Logo que completaram a Teoria da
Mitologia Germânica – o que levou treze anos –, os irmãos embarcaram na
gigantesca tarefa de produzirem um Dicionário da Língua Alemã, mas ambos
faleceram antes de terminá-lo. Próximo ao fim de sua vida, Jacob por vezes
levantava as mãos, os dedos estendidos, dizendo tristemente: “Tenho um livro
pronto a sair da ponta de cada um dos meus dez dedos – mas não sou livre”.

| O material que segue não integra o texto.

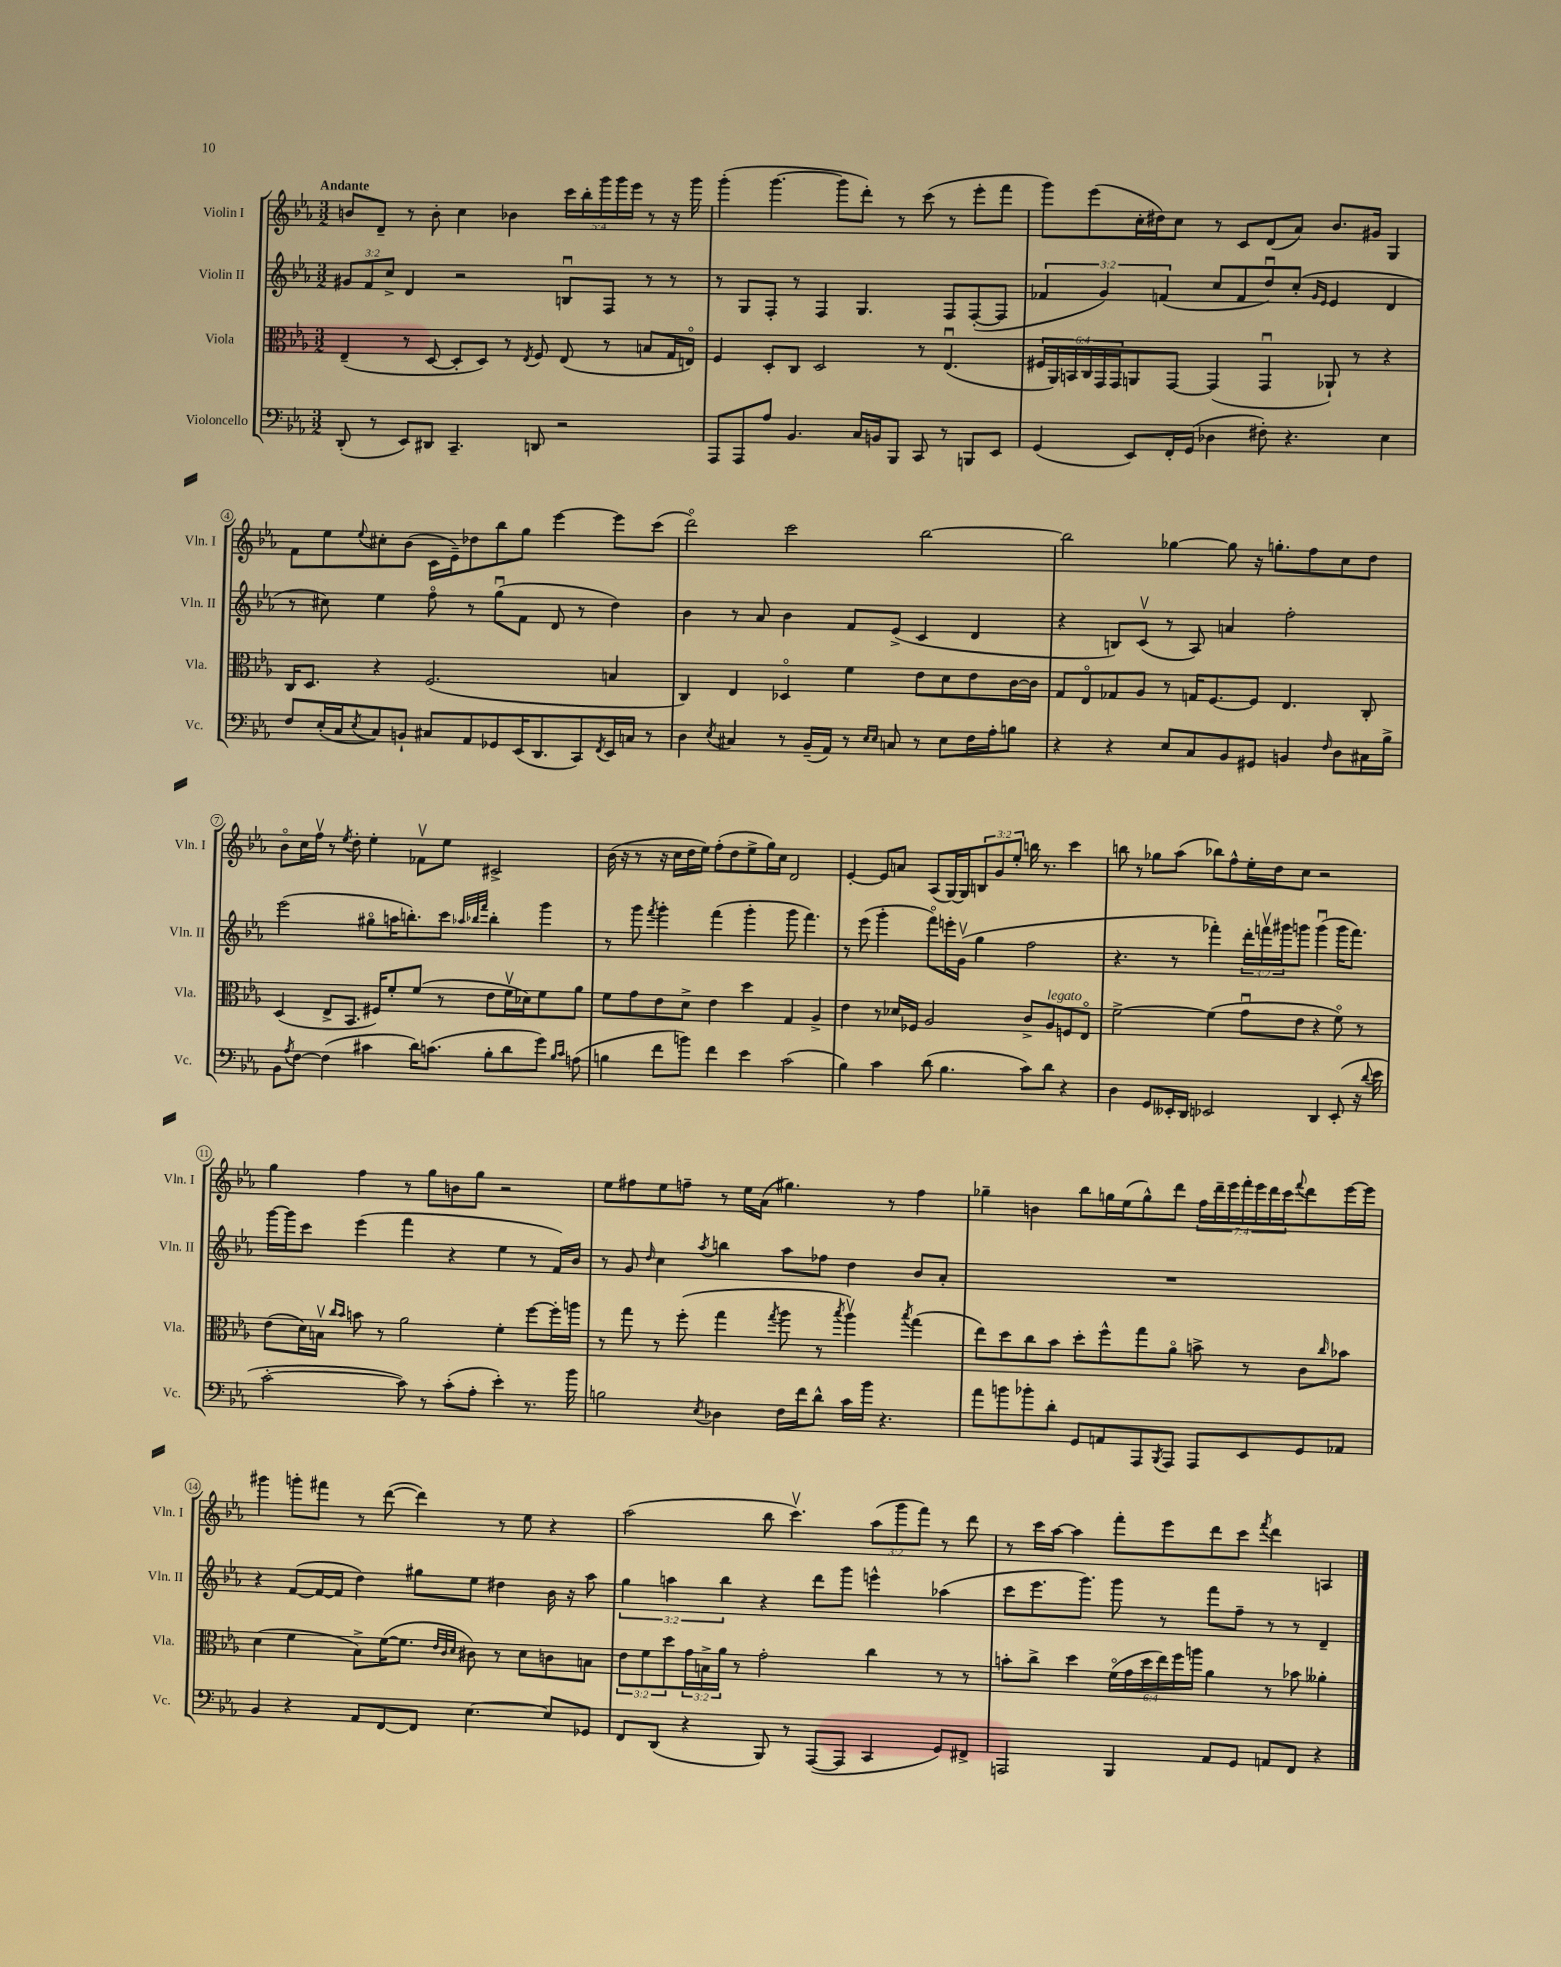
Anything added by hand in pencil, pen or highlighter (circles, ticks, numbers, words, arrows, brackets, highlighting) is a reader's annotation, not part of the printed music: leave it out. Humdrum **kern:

Quando tinha uns trinta anos, Jacob
exercera um posto na Universidade de Göttingen e fora um dos sete professores
que assinaram um protesto contra a interferência do rei de Hanover (aquela
personalidade duvidosa, Ernesto, o Duque de Cumberland) em suas liberdades
acadêmicas. Foi despedido da Universidade e banido do reino. Parecia um
desastre, pois como poderia trabalhar sem o acesso a uma biblioteca erudita? Retornou
a Kassel e labutou como pôde mas, felizmente, após três anos, o Rei da Prússia
lhe ofereceu um cargo na Universidade de Berlim, onde daria continuidade ao seu
trabalho.
Um outro filólogo famoso, Vigfusson,
legou-nos uma vívida descrição de Jacob Grimm aos setenta e quatro anos, quando
vivia em um apartamento na Linkstrasse, em Berlim. Não era muito alto, mas
tinha um porte ereto, sua cabeça grande inclinava-se levemente, como se em
pensamento. Tinha o rosto barbeado e carregava um semblante sério que pouco se
alterava. Seus cabelos eram volumosos, lisos e prateados. Ler e escrever haviam
cansado seus olhos, mas não usava óculos; ainda assim era capaz de encontrar o
exato livro procurado e até mesmo de abri-lo na exata linha desejada. Era
ordeiro em suas vestimentas e não fumava. A sala onde trabalhava, limpa e
arejada; as paredes, cobertas de livros e, como única mobília, uma mesa maciça
ao centro, e um banco ou sofá sem recosto ou apoio para a cabeça. Enormes
volumes in-fólio se espalhavam por toda parte, alguns recostados nos pés da
mesa. Jacob não demonstrava sinal de orgulho ou de vaidade, não desejava falar
de si mesmo, apenas do trabalho de outros homens. Conta-se que Hans Christian
Andersen (uma personalidade bastante diversa, sempre guiado pelo coração e
pela imaginação, por demais sensível, por demais terno e desejoso de
felicidade) certa vez partiu alegremente de Copenhague para visitar estes (na
sua concepção) seus irmãos artistas. Encontrou o apartamento e indagou por
eles. Perguntaram-lhe qual irmão Grimm gostaria de ver. – “O... o que escreve
os contos de fadas” – gaguejou, começando a desejar nunca ter vindo. Foi levado
a Wilhelm. Inclinaram-se, cumprimentando-se. O “comprido” Andersen olhou de
cima de sua desajeitada altura para o grave e circunspecto Grimm. Wilhelm
repetiu o nome de Andersen sacudindo a cabeça negativamente. Nunca ouvira falar
em Hans Christian Andersen. Andersen tentou explicar. Escrevia contos de fadas.
Suas obras haviam sido incluídas junto com a dos irmãos em um volume
traduzido... Wilhelm ainda balançava a cabeça. Não, de modo algum; nada sabia
de Andersen e de seus contos. Talvez Jacob pudesse ajudar, não? Mas Andersen,
magoado, com lágrimas nos olhos, já se retirava.